_REQUEST:_
Pull out every line in the data below that contains the string "distortionguitar", and copy each of those lines. Case counts when matching.

_INPUT MATERIAL:_
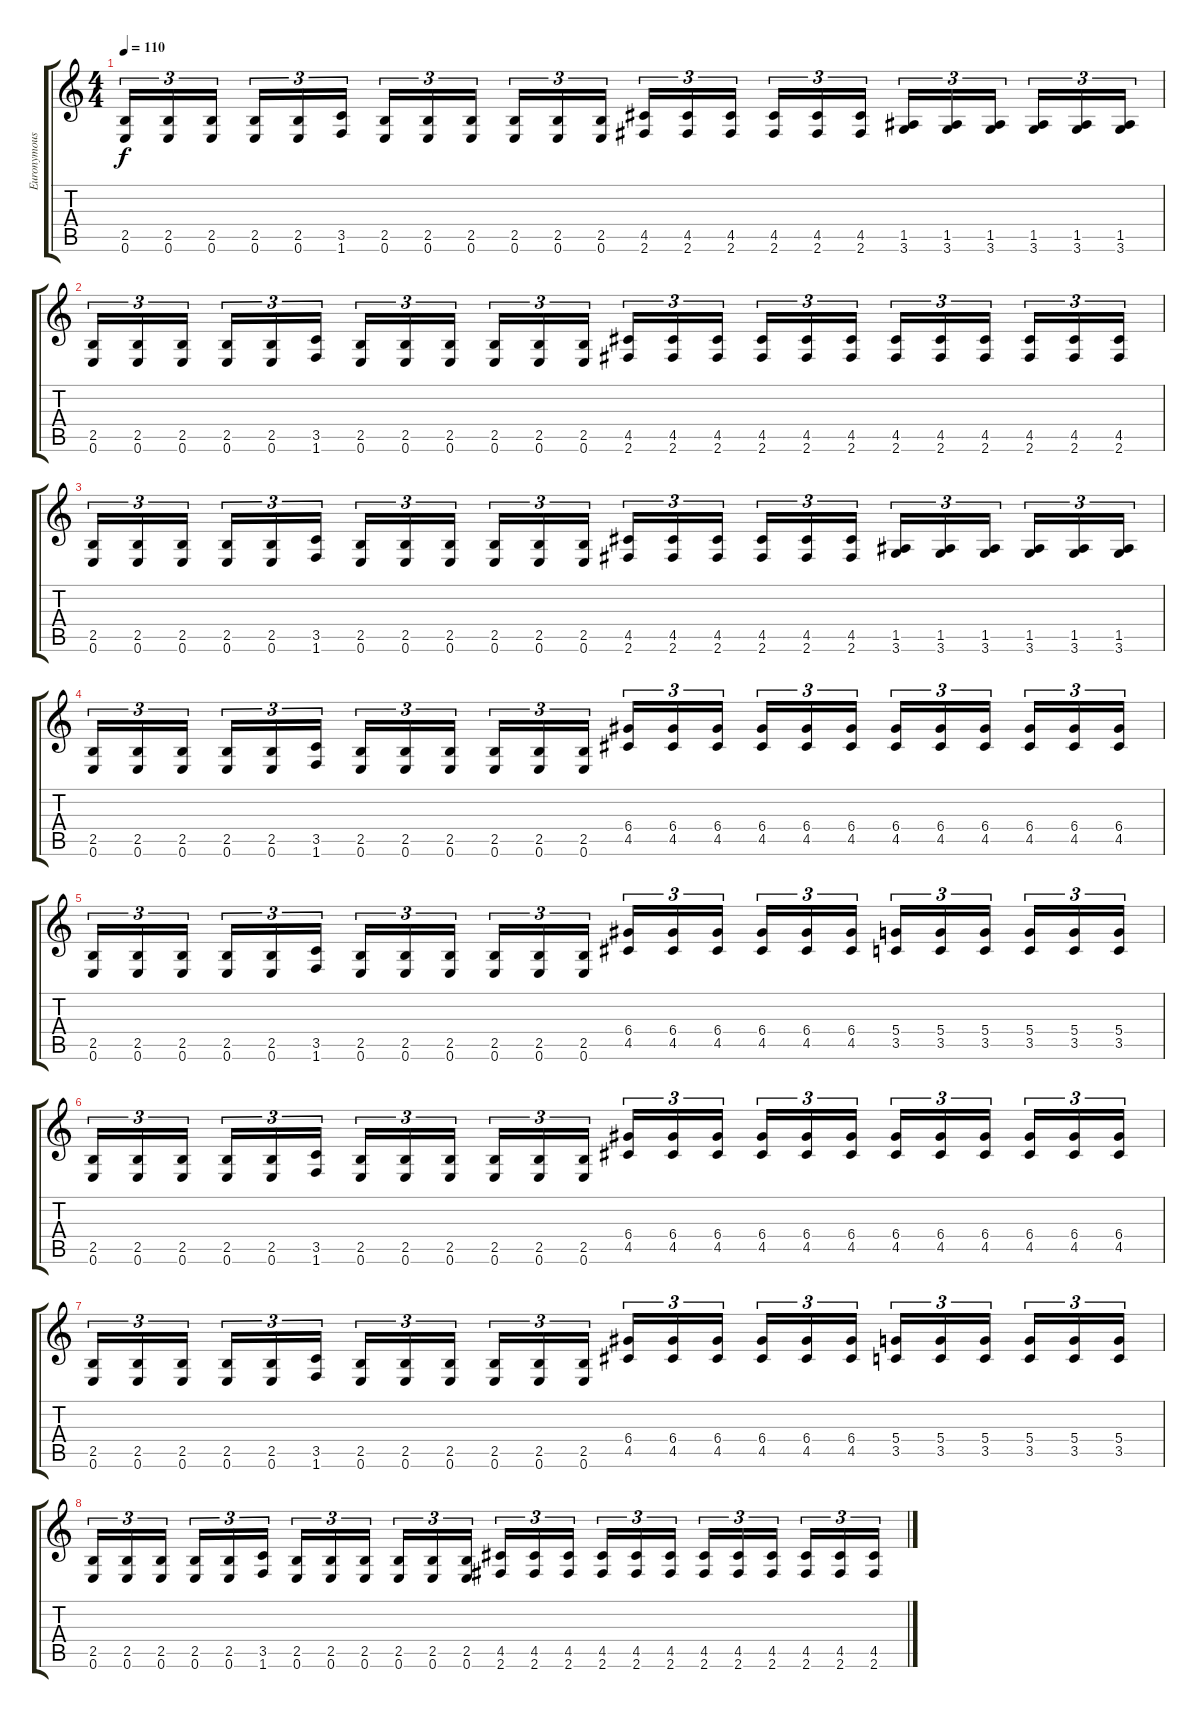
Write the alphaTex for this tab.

\track ("Euronymous" "Euronymous") {instrument distortionguitar}
\staff {score tabs}
\tuning (E4 B3 G3 D3 A2 E2) {hide}
\ts (4 4)
\tempo 110
\clef g2
\ks c
(2.5 0.6).16{tu (3 2) dy f} (2.5 0.6).16{tu (3 2)} (2.5 0.6).16{tu (3 2)} (2.5 0.6).16{tu (3 2)} (2.5 0.6).16{tu (3 2)} (3.5 1.6).16{tu (3 2)} (2.5 0.6).16{tu (3 2)} (2.5 0.6).16{tu (3 2)} (2.5 0.6).16{tu (3 2)} (2.5 0.6).16{tu (3 2)} (2.5 0.6).16{tu (3 2)} (2.5 0.6).16{tu (3 2)} (4.5 2.6).16{tu (3 2)} (4.5 2.6).16{tu (3 2)} (4.5 2.6).16{tu (3 2)} (4.5 2.6).16{tu (3 2)} (4.5 2.6).16{tu (3 2)} (4.5 2.6).16{tu (3 2)} (1.5 3.6).16{tu (3 2)} (1.5 3.6).16{tu (3 2)} (1.5 3.6).16{tu (3 2)} (1.5 3.6).16{tu (3 2)} (1.5 3.6).16{tu (3 2)} (1.5 3.6).16{tu (3 2)} |
(2.5 0.6).16{tu (3 2)} (2.5 0.6).16{tu (3 2)} (2.5 0.6).16{tu (3 2)} (2.5 0.6).16{tu (3 2)} (2.5 0.6).16{tu (3 2)} (3.5 1.6).16{tu (3 2)} (2.5 0.6).16{tu (3 2)} (2.5 0.6).16{tu (3 2)} (2.5 0.6).16{tu (3 2)} (2.5 0.6).16{tu (3 2)} (2.5 0.6).16{tu (3 2)} (2.5 0.6).16{tu (3 2)} (4.5 2.6).16{tu (3 2)} (4.5 2.6).16{tu (3 2)} (4.5 2.6).16{tu (3 2)} (4.5 2.6).16{tu (3 2)} (4.5 2.6).16{tu (3 2)} (4.5 2.6).16{tu (3 2)} (4.5 2.6).16{tu (3 2)} (4.5 2.6).16{tu (3 2)} (4.5 2.6).16{tu (3 2)} (4.5 2.6).16{tu (3 2)} (4.5 2.6).16{tu (3 2)} (4.5 2.6).16{tu (3 2)} |
(2.5 0.6).16{tu (3 2)} (2.5 0.6).16{tu (3 2)} (2.5 0.6).16{tu (3 2)} (2.5 0.6).16{tu (3 2)} (2.5 0.6).16{tu (3 2)} (3.5 1.6).16{tu (3 2)} (2.5 0.6).16{tu (3 2)} (2.5 0.6).16{tu (3 2)} (2.5 0.6).16{tu (3 2)} (2.5 0.6).16{tu (3 2)} (2.5 0.6).16{tu (3 2)} (2.5 0.6).16{tu (3 2)} (4.5 2.6).16{tu (3 2)} (4.5 2.6).16{tu (3 2)} (4.5 2.6).16{tu (3 2)} (4.5 2.6).16{tu (3 2)} (4.5 2.6).16{tu (3 2)} (4.5 2.6).16{tu (3 2)} (1.5 3.6).16{tu (3 2)} (1.5 3.6).16{tu (3 2)} (1.5 3.6).16{tu (3 2)} (1.5 3.6).16{tu (3 2)} (1.5 3.6).16{tu (3 2)} (1.5 3.6).16{tu (3 2)} |
(2.5 0.6).16{tu (3 2)} (2.5 0.6).16{tu (3 2)} (2.5 0.6).16{tu (3 2)} (2.5 0.6).16{tu (3 2)} (2.5 0.6).16{tu (3 2)} (3.5 1.6).16{tu (3 2)} (2.5 0.6).16{tu (3 2)} (2.5 0.6).16{tu (3 2)} (2.5 0.6).16{tu (3 2)} (2.5 0.6).16{tu (3 2)} (2.5 0.6).16{tu (3 2)} (2.5 0.6).16{tu (3 2)} (6.4 4.5).16{tu (3 2)} (6.4 4.5).16{tu (3 2)} (6.4 4.5).16{tu (3 2)} (6.4 4.5).16{tu (3 2)} (6.4 4.5).16{tu (3 2)} (6.4 4.5).16{tu (3 2)} (6.4 4.5).16{tu (3 2)} (6.4 4.5).16{tu (3 2)} (6.4 4.5).16{tu (3 2)} (6.4 4.5).16{tu (3 2)} (6.4 4.5).16{tu (3 2)} (6.4 4.5).16{tu (3 2)} |
(2.5 0.6).16{tu (3 2)} (2.5 0.6).16{tu (3 2)} (2.5 0.6).16{tu (3 2)} (2.5 0.6).16{tu (3 2)} (2.5 0.6).16{tu (3 2)} (3.5 1.6).16{tu (3 2)} (2.5 0.6).16{tu (3 2)} (2.5 0.6).16{tu (3 2)} (2.5 0.6).16{tu (3 2)} (2.5 0.6).16{tu (3 2)} (2.5 0.6).16{tu (3 2)} (2.5 0.6).16{tu (3 2)} (6.4 4.5).16{tu (3 2)} (6.4 4.5).16{tu (3 2)} (6.4 4.5).16{tu (3 2)} (6.4 4.5).16{tu (3 2)} (6.4 4.5).16{tu (3 2)} (6.4 4.5).16{tu (3 2)} (5.4 3.5).16{tu (3 2)} (5.4 3.5).16{tu (3 2)} (5.4 3.5).16{tu (3 2)} (5.4 3.5).16{tu (3 2)} (5.4 3.5).16{tu (3 2)} (5.4 3.5).16{tu (3 2)} |
(2.5 0.6).16{tu (3 2)} (2.5 0.6).16{tu (3 2)} (2.5 0.6).16{tu (3 2)} (2.5 0.6).16{tu (3 2)} (2.5 0.6).16{tu (3 2)} (3.5 1.6).16{tu (3 2)} (2.5 0.6).16{tu (3 2)} (2.5 0.6).16{tu (3 2)} (2.5 0.6).16{tu (3 2)} (2.5 0.6).16{tu (3 2)} (2.5 0.6).16{tu (3 2)} (2.5 0.6).16{tu (3 2)} (6.4 4.5).16{tu (3 2)} (6.4 4.5).16{tu (3 2)} (6.4 4.5).16{tu (3 2)} (6.4 4.5).16{tu (3 2)} (6.4 4.5).16{tu (3 2)} (6.4 4.5).16{tu (3 2)} (6.4 4.5).16{tu (3 2)} (6.4 4.5).16{tu (3 2)} (6.4 4.5).16{tu (3 2)} (6.4 4.5).16{tu (3 2)} (6.4 4.5).16{tu (3 2)} (6.4 4.5).16{tu (3 2)} |
(2.5 0.6).16{tu (3 2)} (2.5 0.6).16{tu (3 2)} (2.5 0.6).16{tu (3 2)} (2.5 0.6).16{tu (3 2)} (2.5 0.6).16{tu (3 2)} (3.5 1.6).16{tu (3 2)} (2.5 0.6).16{tu (3 2)} (2.5 0.6).16{tu (3 2)} (2.5 0.6).16{tu (3 2)} (2.5 0.6).16{tu (3 2)} (2.5 0.6).16{tu (3 2)} (2.5 0.6).16{tu (3 2)} (6.4 4.5).16{tu (3 2)} (6.4 4.5).16{tu (3 2)} (6.4 4.5).16{tu (3 2)} (6.4 4.5).16{tu (3 2)} (6.4 4.5).16{tu (3 2)} (6.4 4.5).16{tu (3 2)} (5.4 3.5).16{tu (3 2)} (5.4 3.5).16{tu (3 2)} (5.4 3.5).16{tu (3 2)} (5.4 3.5).16{tu (3 2)} (5.4 3.5).16{tu (3 2)} (5.4 3.5).16{tu (3 2)} |
(2.5 0.6).16{tu (3 2)} (2.5 0.6).16{tu (3 2)} (2.5 0.6).16{tu (3 2)} (2.5 0.6).16{tu (3 2)} (2.5 0.6).16{tu (3 2)} (3.5 1.6).16{tu (3 2)} (2.5 0.6).16{tu (3 2)} (2.5 0.6).16{tu (3 2)} (2.5 0.6).16{tu (3 2)} (2.5 0.6).16{tu (3 2)} (2.5 0.6).16{tu (3 2)} (2.5 0.6).16{tu (3 2)} (4.5 2.6).16{tu (3 2)} (4.5 2.6).16{tu (3 2)} (4.5 2.6).16{tu (3 2)} (4.5 2.6).16{tu (3 2)} (4.5 2.6).16{tu (3 2)} (4.5 2.6).16{tu (3 2)} (4.5 2.6).16{tu (3 2)} (4.5 2.6).16{tu (3 2)} (4.5 2.6).16{tu (3 2)} (4.5 2.6).16{tu (3 2)} (4.5 2.6).16{tu (3 2)} (4.5 2.6).16{tu (3 2)}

_SOLUTION FOR THIS TASK:_
\track ("Euronymous" "Euronymous") {instrument distortionguitar}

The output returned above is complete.